Extrait de page:
+ + +
En terminant, en plus d’offrir du soutien à ces jeunes, il importe d’interpeller la communauté dans son ensemble, soit en incluant les citoyens dans la démarche. Ceux-ci doivent se mobiliser pour voir la violence cesser dans leur quartier. Et pour se faire, deux agents de mobilisation PIVOT affectés à chacun des deux quartiers se consacrent à ce travail. Ces agents doivent solliciter la participation des leaders de la communauté pour aller rejoindre l’ensemble des citoyens. Ces leaders peuvent être des chefs religieux, des entraîneurs sportifs, des personnalités connues ou toute autre personne susceptible d’influencer la voix des citoyens. Il faut ainsi que le message véhiculé soit clair : les citoyens de cette communauté ne veulent plus tolérer cette violence armée puisqu’elle nuit à l’ensemble de la collectivité. Ils doivent nommer leurs préoccupations quant à la sécurité de leurs enfants, y compris la sécurité des jeunes judiciarisés qui sont également les enfants, les frères et les cousins de membres de la communauté.


René-André Brisebois est coordonnateur du projet PIVOT et Agent de planification, de programmation et de recherche à
l’Institut Universitaire Jeunes en Difficulté du CIUSSS Centre-Sud-de- l’Île-de-Montréal.
+ + +
Données fournies:

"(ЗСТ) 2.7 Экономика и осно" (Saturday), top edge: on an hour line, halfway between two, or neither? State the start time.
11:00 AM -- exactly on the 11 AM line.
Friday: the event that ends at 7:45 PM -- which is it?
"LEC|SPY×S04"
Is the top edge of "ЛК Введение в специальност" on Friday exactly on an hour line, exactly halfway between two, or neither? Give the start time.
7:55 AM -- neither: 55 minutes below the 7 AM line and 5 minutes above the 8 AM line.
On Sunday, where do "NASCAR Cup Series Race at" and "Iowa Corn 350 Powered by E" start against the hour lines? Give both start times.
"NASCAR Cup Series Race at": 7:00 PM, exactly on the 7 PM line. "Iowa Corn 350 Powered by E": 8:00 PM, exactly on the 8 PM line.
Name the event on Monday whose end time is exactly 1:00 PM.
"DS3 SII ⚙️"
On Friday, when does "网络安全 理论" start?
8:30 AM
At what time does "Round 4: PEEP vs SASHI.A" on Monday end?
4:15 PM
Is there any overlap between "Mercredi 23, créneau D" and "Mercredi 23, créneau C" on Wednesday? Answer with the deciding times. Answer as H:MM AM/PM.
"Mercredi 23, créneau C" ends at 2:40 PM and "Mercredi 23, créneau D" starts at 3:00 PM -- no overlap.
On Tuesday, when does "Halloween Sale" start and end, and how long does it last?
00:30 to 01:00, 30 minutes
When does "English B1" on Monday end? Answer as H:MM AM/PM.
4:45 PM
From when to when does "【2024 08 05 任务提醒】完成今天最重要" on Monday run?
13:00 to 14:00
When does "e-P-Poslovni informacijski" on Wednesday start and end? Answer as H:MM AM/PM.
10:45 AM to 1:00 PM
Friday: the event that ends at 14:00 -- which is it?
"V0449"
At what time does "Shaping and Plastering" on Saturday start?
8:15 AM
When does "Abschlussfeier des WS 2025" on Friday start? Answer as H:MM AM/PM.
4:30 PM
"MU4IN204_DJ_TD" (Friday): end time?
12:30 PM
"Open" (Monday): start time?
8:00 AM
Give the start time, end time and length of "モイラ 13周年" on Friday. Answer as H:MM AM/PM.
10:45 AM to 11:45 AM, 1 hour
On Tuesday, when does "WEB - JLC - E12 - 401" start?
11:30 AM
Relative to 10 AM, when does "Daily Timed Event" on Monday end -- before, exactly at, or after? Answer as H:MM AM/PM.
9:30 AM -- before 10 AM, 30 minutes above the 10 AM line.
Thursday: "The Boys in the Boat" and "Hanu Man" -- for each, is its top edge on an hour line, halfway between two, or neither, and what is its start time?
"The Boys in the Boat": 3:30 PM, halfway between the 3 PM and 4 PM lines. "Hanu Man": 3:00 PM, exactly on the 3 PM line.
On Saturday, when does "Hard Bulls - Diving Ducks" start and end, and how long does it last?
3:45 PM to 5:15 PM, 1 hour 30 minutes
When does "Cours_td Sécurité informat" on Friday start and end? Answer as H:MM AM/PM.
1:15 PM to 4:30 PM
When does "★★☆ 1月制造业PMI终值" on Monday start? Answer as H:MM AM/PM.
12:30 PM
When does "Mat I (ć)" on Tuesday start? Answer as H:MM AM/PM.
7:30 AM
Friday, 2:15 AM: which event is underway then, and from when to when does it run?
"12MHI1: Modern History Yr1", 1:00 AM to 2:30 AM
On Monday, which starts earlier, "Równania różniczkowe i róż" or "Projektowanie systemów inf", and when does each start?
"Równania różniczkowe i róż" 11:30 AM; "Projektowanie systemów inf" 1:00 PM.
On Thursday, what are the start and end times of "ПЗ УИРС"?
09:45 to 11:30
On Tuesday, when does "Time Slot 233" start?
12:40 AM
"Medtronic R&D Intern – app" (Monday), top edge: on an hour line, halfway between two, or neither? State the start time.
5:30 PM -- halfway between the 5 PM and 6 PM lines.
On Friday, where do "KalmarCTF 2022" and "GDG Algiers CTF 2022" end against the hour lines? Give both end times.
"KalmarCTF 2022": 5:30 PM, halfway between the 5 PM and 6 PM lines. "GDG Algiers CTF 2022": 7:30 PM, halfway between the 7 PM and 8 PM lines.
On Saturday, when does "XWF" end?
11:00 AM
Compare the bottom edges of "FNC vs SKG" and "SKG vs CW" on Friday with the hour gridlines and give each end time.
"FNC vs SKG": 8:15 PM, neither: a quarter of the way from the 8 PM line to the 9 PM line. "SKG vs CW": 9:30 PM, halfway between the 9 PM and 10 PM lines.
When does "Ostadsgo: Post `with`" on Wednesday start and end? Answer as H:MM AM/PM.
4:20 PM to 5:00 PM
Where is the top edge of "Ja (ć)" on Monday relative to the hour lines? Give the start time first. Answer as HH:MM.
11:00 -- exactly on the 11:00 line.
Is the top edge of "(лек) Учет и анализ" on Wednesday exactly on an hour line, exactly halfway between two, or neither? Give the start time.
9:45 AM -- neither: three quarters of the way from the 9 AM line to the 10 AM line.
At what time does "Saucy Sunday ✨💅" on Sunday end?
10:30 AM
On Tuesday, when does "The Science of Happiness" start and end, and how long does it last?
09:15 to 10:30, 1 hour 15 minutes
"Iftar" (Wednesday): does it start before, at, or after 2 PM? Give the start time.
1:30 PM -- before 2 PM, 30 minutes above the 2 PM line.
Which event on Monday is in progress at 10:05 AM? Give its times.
+ + +
Travail à faire:
Répondez à ces questions à partir de l'extrait sur le projet PIVOT :
(a) Combien d'agents de mobilisation PIVOT sont affectés à chacun des deux quartiers ?
(b) Quels types de leaders de la communauté sont cités ?
(c) Quelles fonctions René-André Brisebois occupe-t-il ?

Réponse rédigée:
(a) Deux agents de mobilisation sont affectés à chacun des deux quartiers.
(b) Des chefs religieux, des entraîneurs sportifs, des personnalités connues ou toute autre personne susceptible d'influencer la voix des citoyens.
(c) Il est coordonnateur du projet PIVOT et agent de planification, de programmation et de recherche à l'Institut universitaire Jeunes en difficulté du CIUSSS Centre-Sud-de-l'Île-de-Montréal.